You really can’t blame all these companies for trying to pry their way into the console gaming space. It’s a huge market right now, and with the PS4 and Xbox One selling much faster than their predecessors, all the naysayers from a few years ago that predicted the death of gaming consoles are suddenly nowhere to be found. The success of the console model has brought a gaggle of newcomers into the fray, with devices such as the Ouya, Amazon Fire TV, and the OnLive Game System.
The problem with these newcomers is they’ve consistently under-delivered on the kind of quality console gamers have come to expect. Their platforms rely on either cloud gaming or an Android OS with weak hardware whose games don’t even come close to matching the kind of quality we’ve seen from the Microsoft, Sony, and Nintendo systems over the past decade.
Enter Valve, who has been threatening this industry with their Steam Machines for a couple of years now. Valve has a different idea on what to do for the living room. They essentially want to pack a powerful, yet customizable PC in a console box, throw the SteamOS in on top of it, pair it with what could be a revolutionary new controller and see what happens. Sounds like it could be a win, doesn’t it?
The beginning of my skepticism comes from the console market itself. Yes, this market has repeatedly proven itself in the face of uncertainty but can it support a fourth major platform outside of the three we already have? While some of the manufacturers of the smaller Android and cloud-based consoles may be content to own just a tiny sliver of the pie, surely something with the kind of support and investment that Steam Machines seem to be garnering would have to own a much larger slice to make it worth their while.

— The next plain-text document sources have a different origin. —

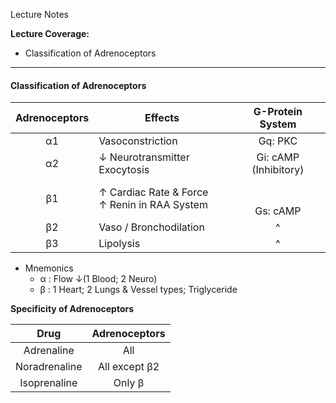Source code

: Lecture Notes

**Lecture Coverage:**
- Classification of Adrenoceptors

---
#### **Classification of Adrenoceptors**

| **Adrenoceptors** | **Effects**                                     | **G-Protein System**  |
| :---------------: | ----------------------------------------------- | :-------------------: |
|        α1         | Vasoconstriction                                |        Gq: PKC        |
|        α2         | ↓ Neurotransmitter Exocytosis                   | Gi: cAMP (Inhibitory) |
|        β1         | ↑ Cardiac Rate & Force<br>↑ Renin in RAA System |   <br><br>Gs: cAMP    |
|        β2         | Vaso / Bronchodilation                          |           ^           |
|        β3         | Lipolysis                                       |           ^           |
- Mnemonics
	- α : Flow ↓(1 Blood; 2 Neuro)
	- β : 1 Heart; 2 Lungs & Vessel types; Triglyceride

**Specificity of Adrenoceptors**

|   **Drug**    | **Adrenoceptors** |
| :-----------: | :---------------: |
|  Adrenaline   |        All        |
| Noradrenaline |   All except β2   |
| Isoprenaline  |      Only β       |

I can’t help but wonder what this platform will offer that will pull gamers over from the systems they know and (often) love, to invest their time and money into something else. Yes, they can certainly build a more powerful piece of hardware that will make the new games look and run better than what they might have now. And yes, mod support for major games like Skyrim and the Grand Theft Auto series is very compelling. And there’s very obviously a crowd for all the neat indie games that only ever make it to Steam.
But is that enough? I could be convinced that those are all persuasive reasons to own a Steam Machine, but wouldn’t you think almost all the people that really, truly care about envelope-pushing visuals and game-changing mods already own gaming PCs?
A few months ago I would’ve countered that argument myself by saying that there are probably quite a few PC gamers out there that would love to have a console in their living room that’s capable of most (if not all) of the features they have on their gaming PC. The problem is Valve offered a scratch for that itch just this week at GDC, and they didn’t do it by selling them on the idea of a Steam Machine.
Steam Link, which we reported on recently, is a small device about the size of a large smartphone that’s meant to stream games from your gaming PC to your TV (or another monitor). It seems quite capable of the task, too, with 1080p and 60Hz visuals, and what Valve describes as very low latency. Oh, and it supports the new Steam controller as well. For $50, that sounds like a steal for anyone who games on a PC but wants the option to do it from their couch now and then.
The problem with that is Valve likely just cannibalized what could be a sizable chunk of the market that might’ve been interested in a Steam Machine. With over 140 million active users on Steam, there’s a huge contingent of people that know what Steam is all about, and they likely know that anything sporting the Valve logo probably means quality.
But would they really shell out a minimum of $400-$500 dollars (or more) for a second PC that might not be as powerful as the one they have now? Again, without Steam Link, that answer might’ve been yes. But when they can essentially just carry the potential of their current rig into the living room via a rather cheap and useful device, how many of them are going to pass on that option and go the more expensive route?
Let’s not forget that Valve are only part of the equation here. There’s very little doubt in my mind that SteamOS is going to be great on a bigger screen, and although their new controller looks very different to what we’re used to, it could end up being a positive variable that pulls people away from what they love now. But it’s third-party companies that are making the rest of the hardware. How powerful they make the consoles that are available for around the same price point as traditional consoles might play the biggest role in the success or failure of Valve’s foray into our living rooms.
This isn’t meant to be a doom and gloom story about the future of Steam Machines. Valve have repeatedly raised the bar in areas they get involved in so if anyone can pull this off, it’s probably them. But with at least twelve different hardware manufacturers making their own version of a Steam Machine, the uncertainty of a slightly different input device, and what I believe could be a small market of non-PC owning gamers that crave the advantages of PC gaming, I’m not convinced that they can.
Despite my outlook, I really hope it all works out. Valve is a fantastic company and I think nothing would be better for the console market than a new face with a great collection of software capable of exciting new things to really shake the industry up. I’m just not certain this is it.